Représentons-nous les hommes qui commencent à pratiquer l’échange. L’intérêt les poussera sans doute, d’une part, à tout mettre en œuvre pour obtenir le plus possible en cédant le moins possible. Mais d’autre part, ils auront du mal à comprendre le caractère subjectif et relatif, éminemment variable, par conséquent, de la valeur ; la tendance objectiviste de leur esprit — cette tendance est particulièrement forte chez les hommes primitifs — les incitera à incorporer, en quelque sorte, la valeur dans les choses, et à la fixer. À cette tendance, ils obéiront d’autant mieux que cela s’accordera davantage avec leur intérêt ; mais ils y obéiront dans une certaine mesure même quand, par là, ils abandonneront cet intérêt. Et pour fixer la valeur des choses — les considérations que nous avons exposées tantôt le feront comprendre —, ils seront conduits à rapporter toutes les valeurs à une commune mesure, laquelle sera fournie par le rudiment de monnaie qui existe dans leur société. Dans l’Iliade, en divers passages, la valeur des biens est exprimée en bœufs[2]. Il est à croire qu’à l’époque où ce poème a été composé, bien des trocs ont été opérés où le quantum des biens échangés était déterminé, non par les utilités que les échangistes pouvaient trouver, respectivement, à ces biens, mais par une évaluation préalable des dits biens en cette marchandise qui servait alors de monnaie, c’est-à-dire en bœufs.
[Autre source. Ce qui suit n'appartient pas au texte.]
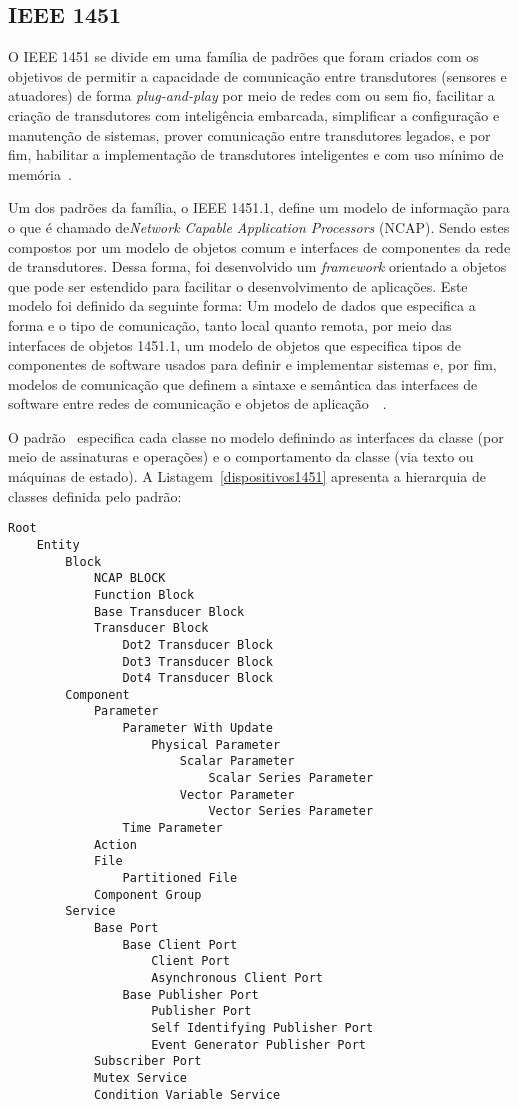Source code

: \subsection{IEEE 1451}
O IEEE 1451 se divide em uma família de padrões que foram criados com os objetivos de permitir a capacidade de comunicação entre transdutores (sensores e atuadores) de forma \emph{plug-and-play} por meio de redes com ou sem fio, facilitar a criação de transdutores com inteligência embarcada, simplificar a configuração e manutenção de sistemas, prover comunicação entre transdutores legados, e por fim, habilitar a implementação de transdutores inteligentes e com uso mínimo de memória~\cite{ieee1451journal}.

Um dos padrões da família, o IEEE 1451.1, define um modelo de informação para o que é chamado de\emph{Network Capable Application Processors} (NCAP). Sendo estes compostos  por um modelo de objetos comum e interfaces de componentes da rede de transdutores. Dessa forma, foi desenvolvido um \emph{framework} orientado a objetos que pode ser estendido para facilitar o desenvolvimento de aplicações. Este modelo foi definido da seguinte forma: Um modelo de dados que especifica a forma e o tipo de comunicação, tanto local quanto remota, por meio das interfaces de objetos 1451.1, um modelo de objetos que especifica tipos de componentes de software usados para definir e implementar sistemas e, por fim, modelos de comunicação que definem a sintaxe e semântica das interfaces de software entre redes de comunicação e objetos de aplicação~\cite{ieeeOO1451}~\cite{ieee1451monitoring}.

O padrão~\cite{ieee1451standard} especifica cada classe no modelo definindo as interfaces da classe (por meio de assinaturas e operações) e o comportamento da classe (via texto ou máquinas de estado). A Listagem~\ref{dispositivos1451} apresenta a hierarquia de classes definida pelo padrão:

\newpage

\begin{lstlisting}[frame=single]
Root
	Entity
		Block
			NCAP BLOCK
			Function Block
			Base Transducer Block
			Transducer Block
				Dot2 Transducer Block
				Dot3 Transducer Block
				Dot4 Transducer Block
		Component
			Parameter
				Parameter With Update
					Physical Parameter
						Scalar Parameter
							Scalar Series Parameter
						Vector Parameter
							Vector Series Parameter
				Time Parameter
			Action
			File
				Partitioned File
			Component Group
		Service
			Base Port
				Base Client Port
					Client Port
					Asynchronous Client Port
				Base Publisher Port
					Publisher Port
					Self Identifying Publisher Port
					Event Generator Publisher Port
			Subscriber Port
			Mutex Service
			Condition Variable Service
\end{lstlisting}

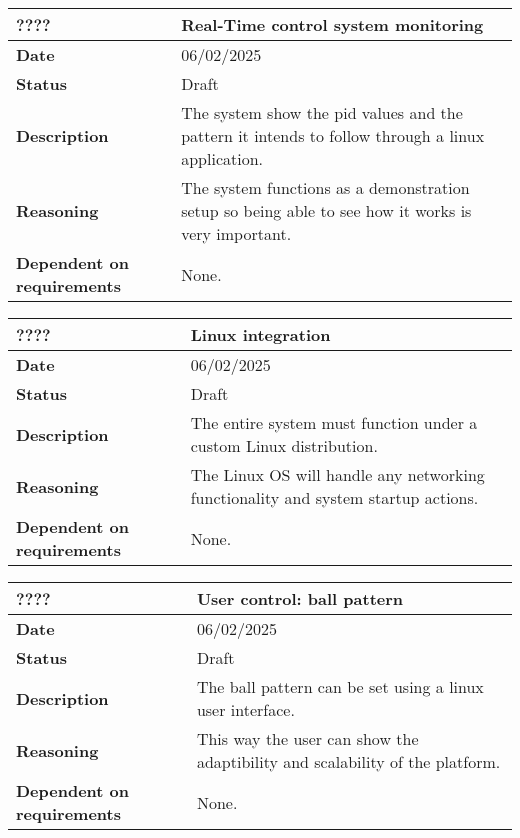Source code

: \documentclass{article}
\begin{document}
\begin{table}[H]
    \renewcommand{\arraystretch}{1.3}
    \begin{tabular}{|l|p{10cm}|}
        \hline
        \rowcolor{gray!50}
        \textbf{????} & \textbf{Real-Time control system monitoring} \\ \hline
        \textbf{Date} & 06/02/2025 \\ \hline
        \textbf{Status} & Draft \\ \hline
        \textbf{Description} & The system show the pid values and the pattern it intends to follow through a linux application. \\ \hline
        \textbf{Reasoning} & The system functions as a demonstration setup so being able to see how it works is very important. \\ \hline
        \textbf{Dependent on requirements} & None. \\ \hline
    \end{tabular}
\end{table}

\begin{table}[H]
    \renewcommand{\arraystretch}{1.3}
    \begin{tabular}{|l|p{10cm}|}
        \hline
        \rowcolor{gray!50}
        \textbf{????} & \textbf{Linux integration} \\ \hline
        \textbf{Date} & 06/02/2025 \\ \hline
        \textbf{Status} & Draft \\ \hline
        \textbf{Description} & The entire system must function under a custom Linux distribution. \\ \hline
        \textbf{Reasoning} & The Linux OS will handle any networking functionality and system startup actions. \\ \hline
        \textbf{Dependent on requirements} & None. \\ \hline
    \end{tabular}
\end{table}

\begin{table}[H]
    \renewcommand{\arraystretch}{1.3}
    \begin{tabular}{|l|p{10cm}|}
        \hline
        \rowcolor{gray!50}
        \textbf{????} & \textbf{User control: ball pattern} \\ \hline
        \textbf{Date} & 06/02/2025 \\ \hline
        \textbf{Status} & Draft \\ \hline
        \textbf{Description} & The ball pattern can be set using a linux user interface.\\ \hline
        \textbf{Reasoning} & This way the user can show the adaptibility and scalability of the platform. \\ \hline
        \textbf{Dependent on requirements} & None. \\ \hline
    \end{tabular}
\end{table}
\end{document}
231. La monnaie comme agent de mobilisation de la valeur. — Les objets que l’on emploie comme monnaie peuvent, plus facilement que la plupart des autres biens, être transportés à travers l’espace, et être transportés — si l’on peut ainsi dire — à travers le temps ; et leur valeur ne varie que peu d’un endroit à l’autre, d’un moment à l’autre de la durée. Il suit de là que la monnaie rend mobiles, en quelque sorte, des richesses qui, de leur nature, sont attachées à un lieu déterminé et à un moment déterminé du temps. Un individu possède une terre ? la vendant, il pourra en emporter la valeur où il lui plaira. Certains biens sont périssables : les échangeant contre de l’argent, on se mettra en mesure d’en conserver la valeur aussi longtemps qu’on voudra. De toutes les façons, la monnaie est un bien, voudrait-on dire, moins concret que les autres : il est très peu assujetti à ces conditions par lesquelles l’usage des autres biens, ou de la généralité d’entre eux, est limité. Mais c’est surtout en tant qu’elle rend possible, ou qu’elle facilite l’emmagasinement de la valeur pour la durée que la monnaie est utile : l’épargne, la capitalisation reçoivent, par là, une impulsion dont on ne saurait exagérer l’importance.

  1. D’après Laughlin (Principles of money, chap. 1, § 3), la monnaie aurait même servi de mesure de la valeur avant de servir d’intermédiaire des échanges.
  2. Cf. Jevons, La monnaie, chap. 4.